31 Aralık 1995 tarihinde Gümrük Birliği’nin ihdas
edilmesiyle birlikte, ülkemizin 1995 yılında 21,6
milyar dolar olan toplam ihracatı %941 oranında
artış göstererek 2021 yılı itibariyle 225,2 milyar
dolara yükselmiş olup; aynı dönemde, AB’ye olan
ihracat ise 10,6 milyar dolardan 93,0 milyar dolara
yükselerek %776 oranında artış kaydetmiştir.
Gümrük Birliği ile Türkiye’nin toplam ithalatı 35,7
milyar dolardan 271,4 milyar dolara yükselerek
%660 oranında artış göstermiştir. Aynı dönemde,
ülkemizin AB’den ithalatı %437 oranında artarak
1995 yılında 15,9 milyar dolar iken 2021 yılında
85,6 milyar dolara çıkmıştır.
Türkiye ile AB arasında büyük bir ivme kazanan
ticaret hacmi 2021 yılında 178,6 milyar dolar olarak gerçekleşmiş ve AB ülkemizin en önemli ticaret ortağı olmayı sürdürmüştür.
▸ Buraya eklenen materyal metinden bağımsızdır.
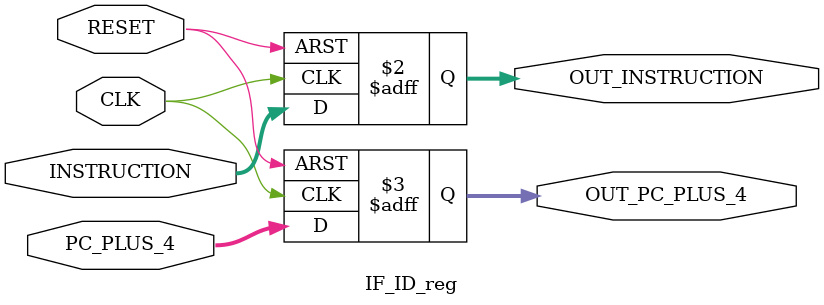
<source format=v>


`timescale 1ns/100ps

module IF_ID_reg (
    INSTRUCTION, // Input instruction from IF stage
    PC_PLUS_4,   // Input PC+4 value from IF stage
    CLK,         // Clock signal
    RESET,       // Reset signal
    OUT_INSTRUCTION, // Output instruction to ID stage
    OUT_PC_PLUS_4     // Output PC+4 value to ID stage
);

    // Defining input/output ports
    input [31:0] INSTRUCTION; // Input instruction
    input [31:0] PC_PLUS_4;   // Input PC+4 value
    input CLK;               // Clock signal
    input RESET;             // Reset signal
    output reg [31:0] OUT_INSTRUCTION; // Output instruction
    output reg [31:0] OUT_PC_PLUS_4;   // Output PC+4 value


    // On the rising edge of the clock or when reset is high
    always @ (posedge CLK or posedge RESET) begin
        if (RESET) begin
            // If reset is high, clear the output registers
            OUT_INSTRUCTION <= 32'd0;
            OUT_PC_PLUS_4 <= 32'd0;
        end else begin
            // Otherwise, capture the input values
            OUT_INSTRUCTION <= INSTRUCTION;
            OUT_PC_PLUS_4 <= PC_PLUS_4;
        end
    end
endmodule
</source>
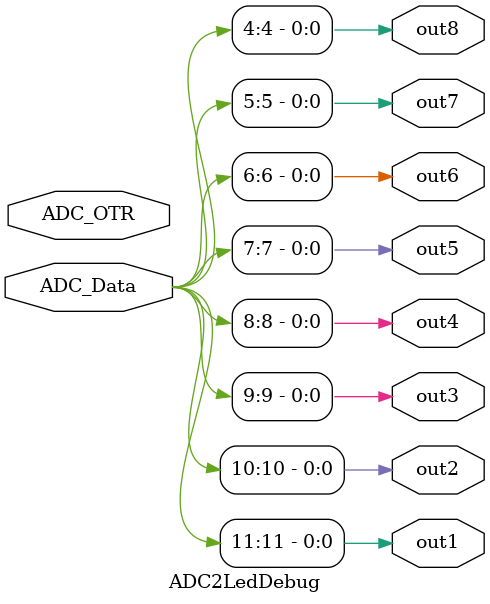
<source format=v>
module ADC2LedDebug(

    input signed [11:0] ADC_Data,
	 input ADC_OTR,

    output out1,
	 output out2,
	 output out3,
	 output out4,
	 output out5,
	 output out6,
	 output out7,
	 output out8
         
);
assign out1 = ADC_Data [11];
assign out2 = ADC_Data [10];
assign out3 = ADC_Data [9];
assign out4 = ADC_Data [8];
assign out5 = ADC_Data [7];
assign out6 = ADC_Data [6];
assign out7 = ADC_Data [5];
assign out8 = ADC_Data [4];

endmodule
</source>
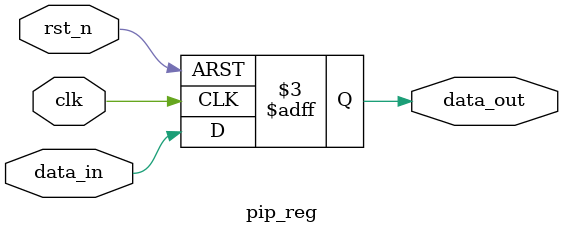
<source format=v>
module pip_reg #(
    parameter DATA_WIDTH = 1
) (
    input  wire                  clk,
    input  wire                  rst_n,
    input  wire [DATA_WIDTH-1:0] data_in,
    output reg  [DATA_WIDTH-1:0] data_out
);

always @(posedge clk or negedge rst_n) begin
    if (~rst_n) begin
        data_out <= {DATA_WIDTH{1'b0}};
    end else begin
        data_out <= data_in;
    end
end
endmodule
</source>
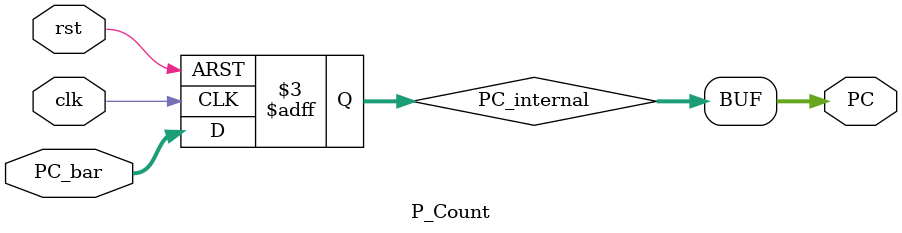
<source format=v>
module P_Count (
    input wire [31:0]   PC_bar,
    input wire clk,
    input wire rst,
    output wire [31:0]   PC
);
    reg [31:0] PC_internal;
    assign PC = PC_internal;
    
    always @(posedge clk or negedge rst) begin
        if(~rst) begin
            PC_internal <= 32'b0;
        end
        else begin
            PC_internal <= PC_bar;
        end
    end
endmodule
</source>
Ülkemiz, AB’nin
toplam ihracatından aldığı %3,6'lık pay ile 6. sırada
yerini almıştır. AB, 2021 yılında 93 milyar dolar ile
ihracatımızdan %41,3 oranında pay almakta olup
toplam ihracatımızda ilk sırada yer almaktadır.
Ülkemiz, AB ülkelerinin kendi aralarında yaptığı ticaret hariç tutulduğunda, AB’nin toplam
ithalatında ise %3,7’lik payla 6. sırada yer almaktadır. Ayrıca AB, ülkemizin ihracatında olduğu
gibi ithalatında da ilk sırada yer almaktadır. 2021
yılı rakamlarına göre Türkiye 271 milyar dolarlık toplam ithalatının 85 milyar dolarlık kısmını
(%31,5’lik pay) AB’den gerçekleştirmiştir. 2021 yılında ülkemizin AB ile olan ticaretinde ihracatın
ithalatı karşılama oranı %108,7 seviyesinde gerçekleşmiştir.